READ MORE: Minister’s ‘crappy piece of land’ comment is ‘gross inaccuracy,’ according to UVic prof

Robinson later publicly apologized for her statement on X, adding that her comment was regarding a lack of natural resources in the area.

The minister’s comment was part of an answer to a question, which included her saying that there is an “entire generation of young adults who don’t know about the Holocaust.”

“They don’t even understand that Israel was offered to the Jews who were misplaced, displaced. So they have no connection to how it started,” she said.

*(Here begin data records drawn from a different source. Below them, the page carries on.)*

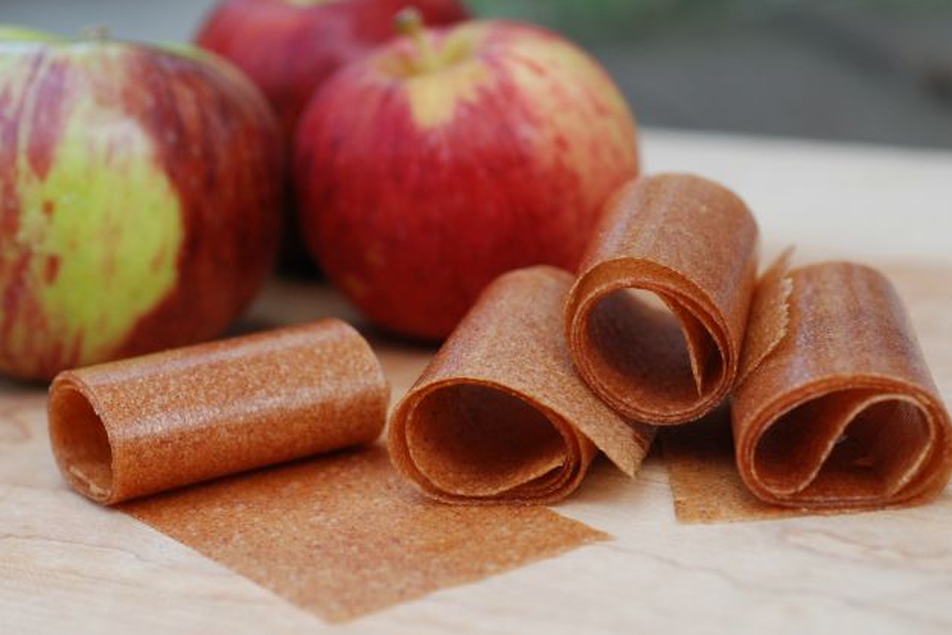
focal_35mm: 94
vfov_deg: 14.6
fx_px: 2486
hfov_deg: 21.7
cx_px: 471
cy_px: 305
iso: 400
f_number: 4.5
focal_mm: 60
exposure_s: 1/320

“They don’t understand that it was a crappy piece of land with nothing on it, there were, you know, several hundred thousand people, but other than that it didn’t produce an economy, it couldn’t grow things, it didn’t have anything on it, and that it was the folks who were displaced that came and the people who had been living there for generations, and together they worked hard and they had their own battles, right? We know the history.”

Several federal NDP members, including leader Jagmeet Singh, have weighed in on her comments with calls to reassess her position as minister.

On Instagram Saturday, Singh said that her comments were “offensive and irresponsible,” and that he has shared his concerns with B.C. Premier David Eby.

“She’s got some work to do,” said Eby during a press conference on Feb. 2.

Eby didn’t comment on whether he’d fire Robinson or if she would resign.

What happens next?

“It’s a political decision that is made by the premier and the cabinet,” said David Black, associate professor of communications and culture at Royal Roads University.

Black says there isn’t any legal recourse to have Robinson removed from her position and it would be a decision made within the party.

“Part of the political calculation that any premier is going to make at this time is whether firing a high profile Jewish cabinet minister –  when these issues are on the foreground for all of us, no matter what our identity may be – whether that is the right course of action,” said Black.

He believes that removing the minister could set the tone of where the government stands on the Israel-Palestine conflict.

“It may well be seen as putting a marker down with respect to the debate around Israel and the Palestinians and the rightness and wrongness of what is happening before us now,” he said.

Recently, Robinson was also accused of intervening in the re-firing of an instructor at Langara College for praising the Hamas attack on Oct. 7.

The Federation of Post-Secondary Educators of BC accused Robinson of influencing the college to fire Dr. Natalie Knight after the college reinstated her. The college said that the instructor did not violate the law or college policies.

However, one day after Robinson tweeted her disappointment that she was reinstated, an employee was let go from the college. The school would not confirm that Knight was the one in question.